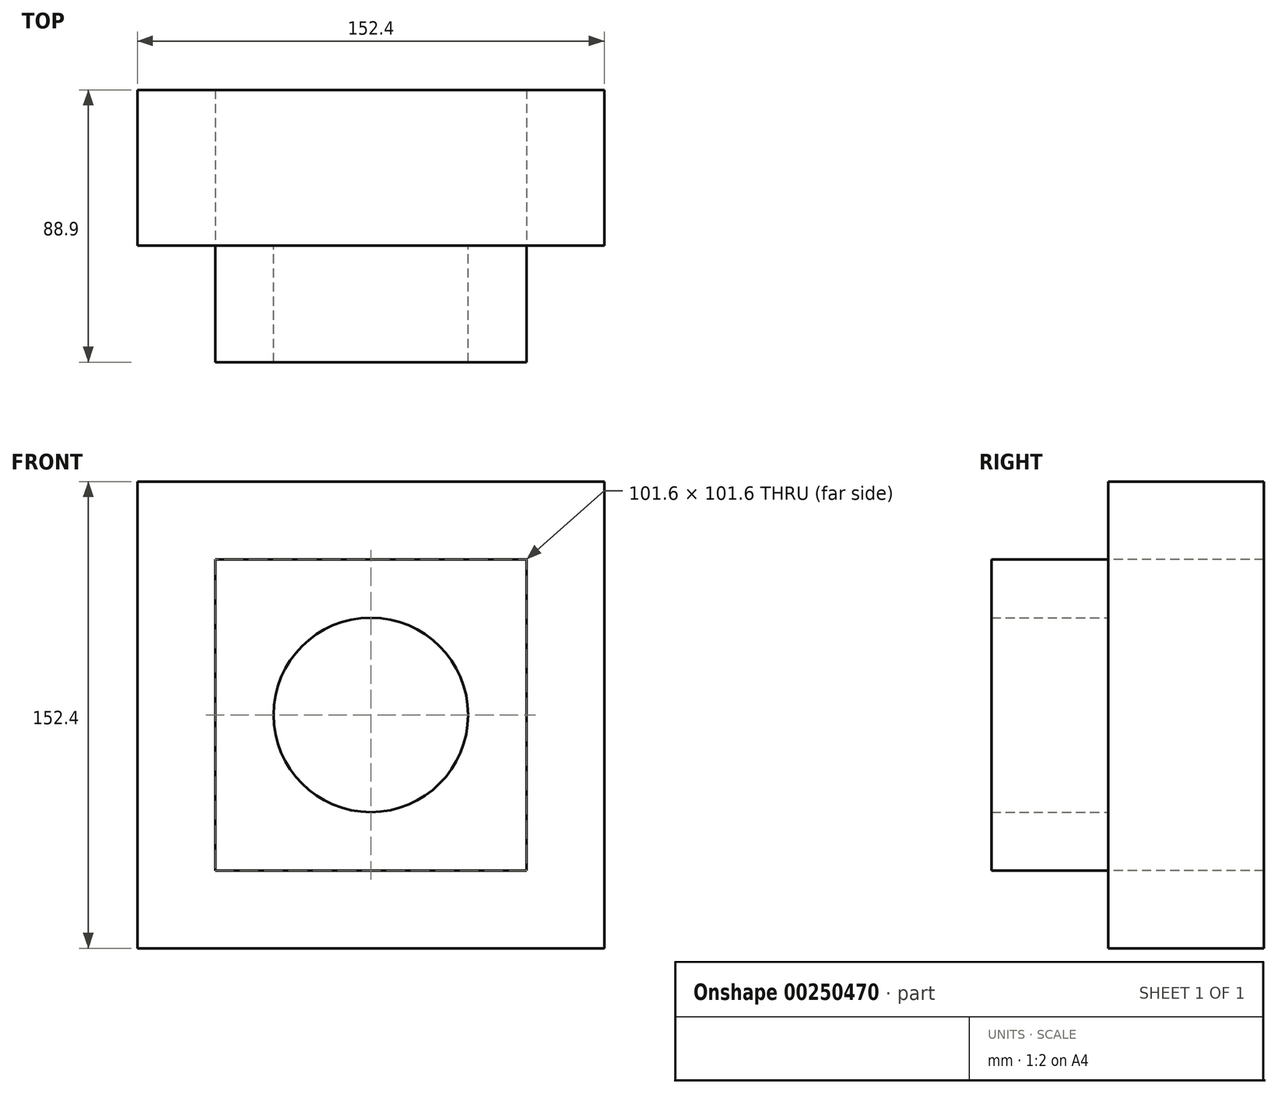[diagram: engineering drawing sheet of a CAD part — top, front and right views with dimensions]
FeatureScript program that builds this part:
annotation { "Feature Type Name" : "Feature", "Feature Type Description" : "" }
export const myFeature = defineFeature(function(context is Context, id is Id, definition is map)
    precondition{}
    {
        {
            var Q0;
            Q0=qCreatedBy(makeId("Front.planeOp"),FACE);
            var sketch = newSketch(context, id + "F0", { "sketchPlane" : qUnion([Q0])});
            skCircle(sketch, "E0", {"center": v(0, 0) * mm, "radius": 31.75 * mm});
            skLineSegment(sketch, "E1.bottom", {"start": v(50.8, 50.8) * mm, "end": v(-50.8, 50.8) * mm});
            skLineSegment(sketch, "E1.top", {"start": v(50.8, -50.8) * mm, "end": v(-50.8, -50.8) * mm});
            skLineSegment(sketch, "E1.left", {"start": v(50.8, 50.8) * mm, "end": v(50.8, -50.8) * mm});
            skLineSegment(sketch, "E1.right", {"start": v(-50.8, 50.8) * mm, "end": v(-50.8, -50.8) * mm});
            skLineSegment(sketch, "E2.bottom", {"start": v(76.2, 76.2) * mm, "end": v(-76.2, 76.2) * mm});
            skLineSegment(sketch, "E2.top", {"start": v(76.2, -76.2) * mm, "end": v(-76.2, -76.2) * mm});
            skLineSegment(sketch, "E2.left", {"start": v(76.2, 76.2) * mm, "end": v(76.2, -76.2) * mm});
            skLineSegment(sketch, "E2.right", {"start": v(-76.2, 76.2) * mm, "end": v(-76.2, -76.2) * mm});
            skSolve(sketch);
        }
        {
            var Q0;
            Q0=makeQuery(id+"F0.imprint","IMPRINT",FACE,{"disambiguationData":[TD([[makeQuery(id+"F0.imprint","IMPRINT",EDGE,{"derivedFrom":sQuery(id+"F0.wireOp",EDGE,"E0")}),-1.0]])]});
            extrude(context, id + "F1", {"entities" : qUnion([Q0]), "depth" : 38.1 * mm});
        }
        {
            var Q0;
            Q0 = qSketchRegion(id + "F0", true);
            extrude(context, id + "F2", {"entities" : qUnion([Q0]), "operationType" : NewBodyOperationType.ADD, "oppositeDirection" : true, "depth" : 50.8 * mm});
        }
    });
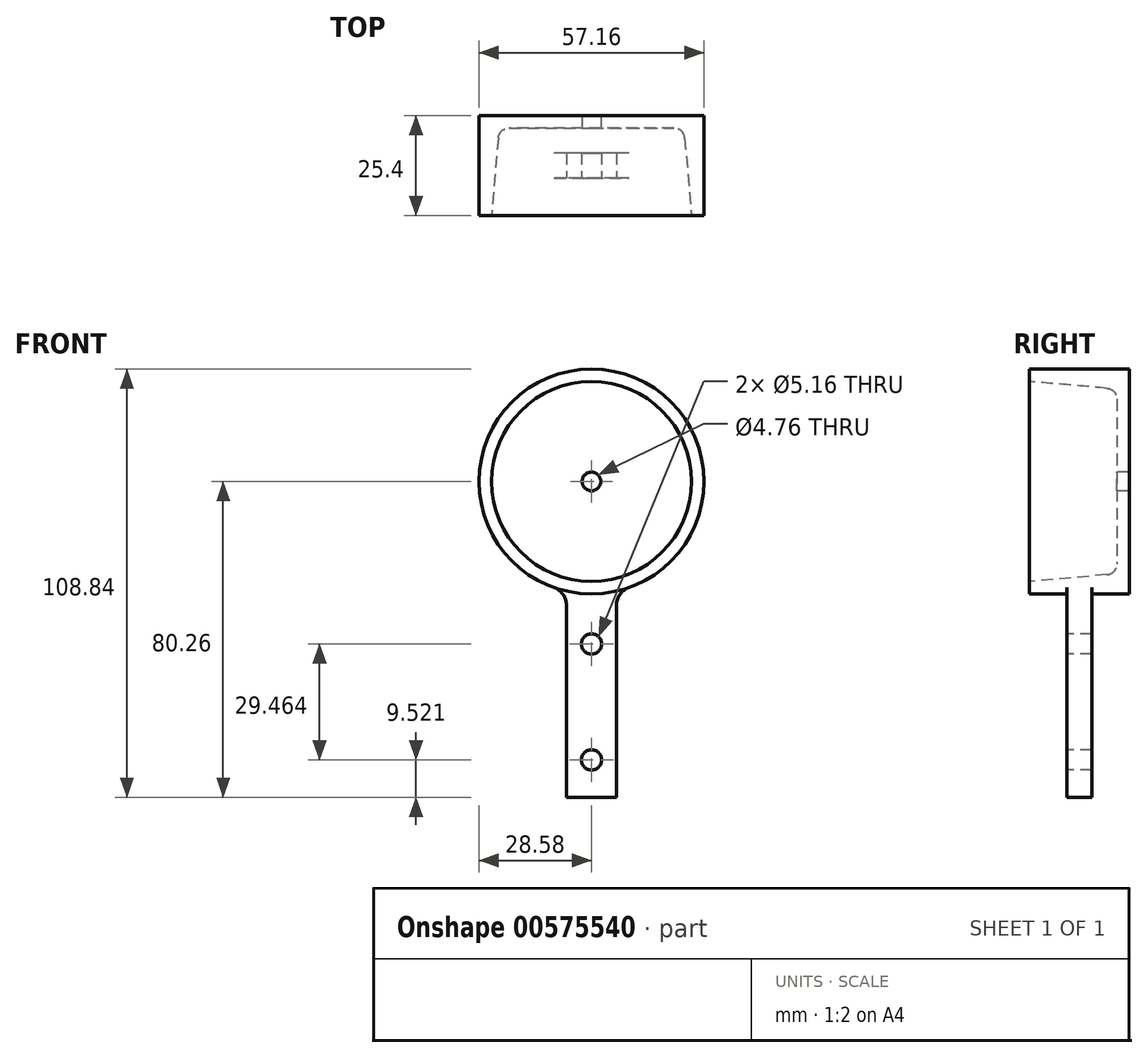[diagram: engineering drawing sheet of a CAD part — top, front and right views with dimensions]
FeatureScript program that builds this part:
annotation { "Feature Type Name" : "Feature", "Feature Type Description" : "" }
export const myFeature = defineFeature(function(context is Context, id is Id, definition is map)
    precondition{}
    {
        {
            var Q0;
            Q0=qCreatedBy(makeId("Front.planeOp"),FACE);
            var sketch = newSketch(context, id + "F0", { "sketchPlane" : qUnion([Q0])});
            skArc(sketch, "E0", {"start": v(9.53, -26.94) * mm, "mid": v(0, 28.57) * mm, "end": v(-9.52, -26.94) * mm});
            skLineSegment(sketch, "E1", {"start": v(6.35, -31.43) * mm, "end": v(6.35, -80.26) * mm});
            skLineSegment(sketch, "E2", {"start": v(6.35, -80.26) * mm, "end": v(-6.35, -80.26) * mm});
            skLineSegment(sketch, "E3", {"start": v(-6.35, -80.26) * mm, "end": v(-6.35, -31.43) * mm});
            skPoint(sketch, "E4.visualSharp", {"position": v(-6.35, -27.86) * mm});
            skArc(sketch, "E4.filletArc", {"start": v(-6.35, -31.43) * mm, "mid": v(-7.22, -28.68) * mm, "end": v(-9.53, -26.94) * mm});
            skPoint(sketch, "E5.visualSharp", {"position": v(6.35, -27.86) * mm});
            skArc(sketch, "E5.filletArc", {"start": v(9.53, -26.94) * mm, "mid": v(7.22, -28.68) * mm, "end": v(6.35, -31.43) * mm});
            skCircle(sketch, "E6", {"center": v(0, -41.28) * mm, "radius": 2.58 * mm});
            skCircle(sketch, "E7", {"center": v(0, -70.74) * mm, "radius": 2.58 * mm});
            skCircle(sketch, "E8", {"center": v(0, 0) * mm, "radius": 28.58 * mm, "construction": true});
            skPoint(sketch, "E9", {"position": v(0, 28.58) * mm});
            skPoint(sketch, "E10", {"position": v(0, -28.58) * mm});
            skCircle(sketch, "E11", {"center": v(0, 0) * mm, "radius": 2.38 * mm});
            skSolve(sketch);
        }
        {
            var Q0;
            Q0=qCreatedBy(makeId("Right.planeOp"),FACE);
            var sketch = newSketch(context, id + "F1", { "sketchPlane" : qUnion([Q0])});
            skLineSegment(sketch, "E12", {"start": v(0, 0) * mm, "end": v(25.4, 0) * mm, "construction": true});
            skLineSegment(sketch, "E13", {"start": v(0, 25.4) * mm, "end": v(19.69, 23.68) * mm});
            skLineSegment(sketch, "E14", {"start": v(22.22, 20.9) * mm, "end": v(22.23, 0) * mm});
            skPoint(sketch, "E15.visualSharp", {"position": v(22.22, 23.46) * mm});
            skArc(sketch, "E15.filletArc", {"start": v(22.22, 20.9) * mm, "mid": v(21.5, 22.79) * mm, "end": v(19.69, 23.68) * mm});
            skLineSegment(sketch, "E16", {"start": v(0, 25.4) * mm, "end": v(0, 0) * mm});
            skLineSegment(sketch, "E17", {"start": v(22.23, 0) * mm, "end": v(0, 0) * mm});
            skPoint(sketch, "E18", {"position": v(19.69, 23.68) * mm});
            skLineSegment(sketch, "E19", {"start": v(19.69, 23.68) * mm, "end": v(19.45, 20.9) * mm});
            skSolve(sketch);
        }
        {
            var Q0;
            Q0=makeQuery(id+"F0.imprint","IMPRINT",FACE,{"disambiguationData":[TD([[makeQuery(id+"F0.imprint","IMPRINT",EDGE,{"derivedFrom":sQuery(id+"F0.wireOp",EDGE,"E0")}),1.0]])]});
            extrude(context, id + "F2", {"entities" : qUnion([Q0]), "oppositeDirection" : true, "depth" : 25.4 * mm, "offsetDistance" : 25.4 * mm});
        }
        {
            var Q0;
            Q0 = qSketchRegion(id + "F1", true);
            var Q1;
            Q1 = qConstructionFilter(qBodyType(qCreatedBy(id + "F1" ,EDGE), BodyType.WIRE), ConstructionObject.NO);
            var Q2;
            Q2=sQuery(id+"F1.wireOp",EDGE,"E12");
            revolve(context, id + "F3", {"operationType" : NewBodyOperationType.REMOVE, "entities" : qUnion([Q0]), "surfaceEntities" : qUnion([Q1]), "axis" : qUnion([Q2]), "revolveType" : RevolveType.FULL, "oppositeDirection" : true});
        }
        {
            var Q0;
            Q0=makeQuery(id+"F2.opExtrude","CAP_FACE",FACE,{"disambiguationData":[OSD([sQuery(id+"F0.wireOp",EDGE,"E0"),sQuery(id+"F0.wireOp",EDGE,"E1"),sQuery(id+"F0.wireOp",EDGE,"E2"),sQuery(id+"F0.wireOp",EDGE,"E3"),sQuery(id+"F0.wireOp",EDGE,"E4.filletArc"),sQuery(id+"F0.wireOp",EDGE,"E5.filletArc"),sQuery(id+"F0.wireOp",EDGE,"E6"),sQuery(id+"F0.wireOp",EDGE,"E7")])],"isStart":true});
            var sketch = newSketch(context, id + "F4", { "sketchPlane" : qUnion([Q0])});
            skArc(sketch, "E20", {"start": v(-9.52, -26.94) * mm, "mid": v(0, -28.57) * mm, "end": v(9.53, -26.94) * mm});
            skLineSegment(sketch, "E21", {"start": v(6.35, -80.26) * mm, "end": v(6.35, -31.43) * mm});
            skLineSegment(sketch, "E22", {"start": v(6.35, -80.26) * mm, "end": v(-6.35, -80.26) * mm});
            skLineSegment(sketch, "E23", {"start": v(-6.35, -80.26) * mm, "end": v(-6.35, -31.43) * mm});
            skArc(sketch, "E24.0", {"start": v(-6.35, -31.43) * mm, "mid": v(-7.22, -28.68) * mm, "end": v(-9.52, -26.94) * mm});
            skArc(sketch, "E25.0", {"start": v(9.53, -26.94) * mm, "mid": v(7.22, -28.68) * mm, "end": v(6.35, -31.43) * mm});
            skSolve(sketch);
        }
        {
            var Q0;
            Q0=makeQuery(id+"F4.imprint","IMPRINT",FACE,{"disambiguationData":[TD([[makeQuery(id+"F4.imprint","IMPRINT",EDGE,{"derivedFrom":sQuery(id+"F4.wireOp",EDGE,"E20")}),-1.0]])]});
            extrude(context, id + "F5", {"entities" : qUnion([Q0]), "operationType" : NewBodyOperationType.REMOVE, "oppositeDirection" : true, "depth" : 9.52 * mm, "offsetDistance" : 25.4 * mm});
        }
        {
            var Q0;
            Q0=makeQuery(id+"F2.opExtrude","CAP_FACE",FACE,{"disambiguationData":[OSD([sQuery(id+"F0.wireOp",EDGE,"E0"),sQuery(id+"F0.wireOp",EDGE,"E1"),sQuery(id+"F0.wireOp",EDGE,"E2"),sQuery(id+"F0.wireOp",EDGE,"E3"),sQuery(id+"F0.wireOp",EDGE,"E4.filletArc"),sQuery(id+"F0.wireOp",EDGE,"E5.filletArc"),sQuery(id+"F0.wireOp",EDGE,"E6"),sQuery(id+"F0.wireOp",EDGE,"E7")])],"isStart":false});
            var sketch = newSketch(context, id + "F6", { "sketchPlane" : qUnion([Q0])});
            skArc(sketch, "E26", {"start": v(-9.53, -26.94) * mm, "mid": v(0, -28.57) * mm, "end": v(9.52, -26.94) * mm});
            skLineSegment(sketch, "E27", {"start": v(-6.35, -80.26) * mm, "end": v(-6.35, -31.43) * mm});
            skLineSegment(sketch, "E28", {"start": v(-6.35, -80.26) * mm, "end": v(6.35, -80.26) * mm});
            skLineSegment(sketch, "E29", {"start": v(6.35, -80.26) * mm, "end": v(6.35, -31.43) * mm});
            skPoint(sketch, "E29.endSnap0", {"position": v(6.35, -55.85) * mm});
            skPoint(sketch, "E30.orphan", {"position": v(6.35, -15.98) * mm});
            skArc(sketch, "E31.0", {"start": v(-9.53, -26.94) * mm, "mid": v(-7.22, -28.68) * mm, "end": v(-6.35, -31.43) * mm});
            skArc(sketch, "E32.0", {"start": v(6.35, -31.43) * mm, "mid": v(7.22, -28.68) * mm, "end": v(9.52, -26.94) * mm});
            skSolve(sketch);
        }
        {
            var Q0;
            Q0=makeQuery(id+"F6.imprint","IMPRINT",FACE,{"disambiguationData":[TD([[makeQuery(id+"F6.imprint","IMPRINT",EDGE,{"derivedFrom":sQuery(id+"F6.wireOp",EDGE,"E26")}),-1.0]])]});
            extrude(context, id + "F7", {"entities" : qUnion([Q0]), "operationType" : NewBodyOperationType.REMOVE, "oppositeDirection" : true, "depth" : 9.52 * mm, "offsetDistance" : 25.4 * mm});
        }
    });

*Given task*: Pull out every line of the listing that contains the string "qSketchRegion", matching case exactly.

*Problem solution*:
            Q0 = qSketchRegion(id + "F0", true);
            Q0 = qSketchRegion(id + "F1", true);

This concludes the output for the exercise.